May 11, 2016
The 40 Years of Comics Project - Day 442: Batman #664, May 2007
Gotham is a really awful place.
I have on my shelf of role-playing games (honestly, they don't come much geekier than I) a few of the manuals for a strange game called Kult. The setting for Kult is a city populated by demonic creatures that serves as the archetypal template for all cities. One accesses this city by finding the places in the "real" world that intersect with it. I think that Gotham stands as an archetypal representation of everything terrible about our cities, a Frygian demonic parody of the heavenly City of Light. It makes perfect sense to have Batman stride, Hades-like, through this neon-lit netherworld.

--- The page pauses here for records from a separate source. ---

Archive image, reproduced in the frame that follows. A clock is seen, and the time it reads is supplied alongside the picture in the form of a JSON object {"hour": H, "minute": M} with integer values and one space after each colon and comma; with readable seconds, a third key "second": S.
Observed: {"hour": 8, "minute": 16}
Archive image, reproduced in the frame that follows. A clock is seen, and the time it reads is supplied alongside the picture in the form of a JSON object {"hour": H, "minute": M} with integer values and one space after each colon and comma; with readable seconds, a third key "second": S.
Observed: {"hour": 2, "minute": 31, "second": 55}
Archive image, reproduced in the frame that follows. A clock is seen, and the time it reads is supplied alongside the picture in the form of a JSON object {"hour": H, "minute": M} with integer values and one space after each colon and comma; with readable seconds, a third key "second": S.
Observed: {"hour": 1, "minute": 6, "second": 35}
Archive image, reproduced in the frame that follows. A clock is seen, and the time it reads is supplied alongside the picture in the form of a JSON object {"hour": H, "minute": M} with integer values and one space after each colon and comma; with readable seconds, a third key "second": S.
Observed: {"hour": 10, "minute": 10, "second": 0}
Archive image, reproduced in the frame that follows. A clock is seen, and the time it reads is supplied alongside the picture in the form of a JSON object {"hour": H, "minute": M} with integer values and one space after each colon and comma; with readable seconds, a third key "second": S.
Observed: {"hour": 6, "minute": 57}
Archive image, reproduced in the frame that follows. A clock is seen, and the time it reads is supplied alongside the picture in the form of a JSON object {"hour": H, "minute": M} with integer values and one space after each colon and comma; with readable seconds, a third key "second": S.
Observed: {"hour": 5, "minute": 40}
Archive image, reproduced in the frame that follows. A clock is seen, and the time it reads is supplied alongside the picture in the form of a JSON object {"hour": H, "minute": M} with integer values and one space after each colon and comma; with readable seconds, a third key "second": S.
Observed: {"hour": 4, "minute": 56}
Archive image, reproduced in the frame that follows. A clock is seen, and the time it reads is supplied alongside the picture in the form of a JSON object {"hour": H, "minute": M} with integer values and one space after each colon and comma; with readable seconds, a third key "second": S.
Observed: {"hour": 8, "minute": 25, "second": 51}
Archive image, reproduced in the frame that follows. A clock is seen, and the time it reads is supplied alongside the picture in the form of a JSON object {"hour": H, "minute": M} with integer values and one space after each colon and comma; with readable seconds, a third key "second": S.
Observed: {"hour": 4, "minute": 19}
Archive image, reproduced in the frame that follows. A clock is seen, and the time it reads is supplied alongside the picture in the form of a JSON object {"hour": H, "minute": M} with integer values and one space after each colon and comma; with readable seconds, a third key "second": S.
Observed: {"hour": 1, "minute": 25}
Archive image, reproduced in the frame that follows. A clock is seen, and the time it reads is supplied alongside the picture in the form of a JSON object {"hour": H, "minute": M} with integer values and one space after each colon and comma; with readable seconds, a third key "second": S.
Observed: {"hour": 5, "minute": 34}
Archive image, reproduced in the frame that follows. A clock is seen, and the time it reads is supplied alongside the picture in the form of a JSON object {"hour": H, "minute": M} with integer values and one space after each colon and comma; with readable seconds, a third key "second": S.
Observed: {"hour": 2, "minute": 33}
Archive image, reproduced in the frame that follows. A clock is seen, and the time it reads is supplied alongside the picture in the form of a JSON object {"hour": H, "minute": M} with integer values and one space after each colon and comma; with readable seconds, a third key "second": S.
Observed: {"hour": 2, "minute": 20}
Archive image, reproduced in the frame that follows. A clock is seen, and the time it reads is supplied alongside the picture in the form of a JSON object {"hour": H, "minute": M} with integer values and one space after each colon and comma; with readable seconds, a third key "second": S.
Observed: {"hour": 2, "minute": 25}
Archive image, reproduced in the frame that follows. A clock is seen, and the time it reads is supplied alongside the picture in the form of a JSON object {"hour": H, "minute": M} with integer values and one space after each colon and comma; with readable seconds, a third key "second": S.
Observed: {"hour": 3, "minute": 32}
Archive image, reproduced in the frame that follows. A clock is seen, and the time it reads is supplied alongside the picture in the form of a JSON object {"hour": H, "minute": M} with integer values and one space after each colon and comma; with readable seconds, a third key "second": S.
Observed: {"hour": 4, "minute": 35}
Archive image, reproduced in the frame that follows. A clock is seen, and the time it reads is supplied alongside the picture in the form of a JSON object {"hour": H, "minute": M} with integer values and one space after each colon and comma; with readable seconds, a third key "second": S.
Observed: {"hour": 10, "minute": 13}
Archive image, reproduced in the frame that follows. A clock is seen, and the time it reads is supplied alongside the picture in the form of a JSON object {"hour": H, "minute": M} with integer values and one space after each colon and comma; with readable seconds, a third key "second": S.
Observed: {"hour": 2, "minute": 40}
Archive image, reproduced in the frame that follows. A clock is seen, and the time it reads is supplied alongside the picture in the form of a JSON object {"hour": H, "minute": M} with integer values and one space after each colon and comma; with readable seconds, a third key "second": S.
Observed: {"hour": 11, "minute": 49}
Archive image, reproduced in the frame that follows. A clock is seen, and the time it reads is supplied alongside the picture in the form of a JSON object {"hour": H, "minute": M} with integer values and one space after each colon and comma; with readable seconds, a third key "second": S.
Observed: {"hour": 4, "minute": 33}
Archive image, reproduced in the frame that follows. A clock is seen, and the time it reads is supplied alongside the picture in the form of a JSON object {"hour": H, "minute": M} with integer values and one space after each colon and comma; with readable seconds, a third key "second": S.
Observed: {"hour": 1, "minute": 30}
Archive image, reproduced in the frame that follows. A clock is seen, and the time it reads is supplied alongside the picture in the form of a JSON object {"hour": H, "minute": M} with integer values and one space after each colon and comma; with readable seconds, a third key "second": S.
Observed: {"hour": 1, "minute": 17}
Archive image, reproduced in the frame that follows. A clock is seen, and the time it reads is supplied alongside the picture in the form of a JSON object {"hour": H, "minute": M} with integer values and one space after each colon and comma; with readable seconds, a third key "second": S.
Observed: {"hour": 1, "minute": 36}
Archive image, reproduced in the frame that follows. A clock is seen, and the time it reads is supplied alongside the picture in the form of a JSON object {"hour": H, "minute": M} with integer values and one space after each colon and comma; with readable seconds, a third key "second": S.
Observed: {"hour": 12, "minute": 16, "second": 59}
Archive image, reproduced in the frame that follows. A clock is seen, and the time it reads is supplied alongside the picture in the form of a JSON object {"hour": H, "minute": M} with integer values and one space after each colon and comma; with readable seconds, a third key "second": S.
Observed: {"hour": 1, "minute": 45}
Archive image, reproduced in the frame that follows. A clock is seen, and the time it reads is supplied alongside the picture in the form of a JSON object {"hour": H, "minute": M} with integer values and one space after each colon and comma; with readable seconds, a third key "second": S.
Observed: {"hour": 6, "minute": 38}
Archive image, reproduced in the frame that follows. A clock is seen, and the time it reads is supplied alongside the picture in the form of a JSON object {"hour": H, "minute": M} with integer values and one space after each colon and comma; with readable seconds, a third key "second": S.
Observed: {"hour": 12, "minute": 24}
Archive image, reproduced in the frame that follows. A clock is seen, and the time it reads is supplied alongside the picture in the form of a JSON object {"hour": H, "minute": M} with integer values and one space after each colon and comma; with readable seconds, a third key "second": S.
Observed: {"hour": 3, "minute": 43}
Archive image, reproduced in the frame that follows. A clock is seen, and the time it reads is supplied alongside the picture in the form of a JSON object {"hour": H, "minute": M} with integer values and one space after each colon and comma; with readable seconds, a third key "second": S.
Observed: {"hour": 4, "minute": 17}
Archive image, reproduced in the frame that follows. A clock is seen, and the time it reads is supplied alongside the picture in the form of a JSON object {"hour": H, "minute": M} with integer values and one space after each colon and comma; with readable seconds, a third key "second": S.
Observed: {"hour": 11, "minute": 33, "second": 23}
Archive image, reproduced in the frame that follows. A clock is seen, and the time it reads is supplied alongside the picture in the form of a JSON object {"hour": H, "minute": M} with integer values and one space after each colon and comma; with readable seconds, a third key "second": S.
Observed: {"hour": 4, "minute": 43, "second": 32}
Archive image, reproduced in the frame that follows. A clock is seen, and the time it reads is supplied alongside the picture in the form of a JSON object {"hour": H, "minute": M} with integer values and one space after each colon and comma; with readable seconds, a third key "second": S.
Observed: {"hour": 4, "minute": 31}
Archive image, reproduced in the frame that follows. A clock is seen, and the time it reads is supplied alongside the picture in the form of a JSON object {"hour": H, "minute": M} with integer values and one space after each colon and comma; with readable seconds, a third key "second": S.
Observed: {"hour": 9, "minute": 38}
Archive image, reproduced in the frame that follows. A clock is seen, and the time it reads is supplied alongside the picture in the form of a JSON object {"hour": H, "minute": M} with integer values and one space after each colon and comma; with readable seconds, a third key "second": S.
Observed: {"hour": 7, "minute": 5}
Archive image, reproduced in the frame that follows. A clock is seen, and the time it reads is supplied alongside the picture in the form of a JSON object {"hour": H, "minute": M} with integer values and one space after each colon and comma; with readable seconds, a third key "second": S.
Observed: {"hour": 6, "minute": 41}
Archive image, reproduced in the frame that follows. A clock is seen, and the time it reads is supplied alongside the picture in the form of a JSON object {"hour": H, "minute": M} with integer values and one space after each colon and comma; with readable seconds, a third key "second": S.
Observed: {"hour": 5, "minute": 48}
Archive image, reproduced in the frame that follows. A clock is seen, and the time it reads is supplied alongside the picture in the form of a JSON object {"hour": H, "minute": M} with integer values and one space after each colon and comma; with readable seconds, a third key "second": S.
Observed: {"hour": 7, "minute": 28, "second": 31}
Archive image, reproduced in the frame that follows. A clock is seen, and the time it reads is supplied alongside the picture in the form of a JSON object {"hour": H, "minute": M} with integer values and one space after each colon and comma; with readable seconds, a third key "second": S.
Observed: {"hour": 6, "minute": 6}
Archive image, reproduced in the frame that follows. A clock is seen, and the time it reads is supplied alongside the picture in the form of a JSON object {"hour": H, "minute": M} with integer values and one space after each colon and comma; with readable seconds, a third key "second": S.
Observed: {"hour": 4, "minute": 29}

Third last page. 5th panel. "And I'm thinking about the files in the black casebook." With that, Grant Morrison takes Batman out of his comfortable netherworld, and into a strange, spiraling (that joke will make sense in a few months) rabbit hole to Wonderland. I wish I'd been able to speak to some long-time Bat-readers as they began this descent beneath the comfortable unpleasantness of Gotham city. And it's not just a narratological descent, but a historical one. After the fact, DC published Batman: The Black Casebook, a collection of the stories from the 50s and 60s that inspired Morrison's work. Those were some very strange decades for Batman, well before the Dark Knight Detective persona was solidified in the 70s. And seeing these little goodies re-visited in the 21st century pushes Batman, and his readers, out of their Millerian comfort zone, and into the realms of the odd.
It's a glorious trip. I had to reign myself in this morning, and not grab the next issue after this one. In Alice's Adventures in Wonderland, we're told that Alice's fall down the rabbit hole is slow and gentle. Our journey with Batman is no such thing. Strap in.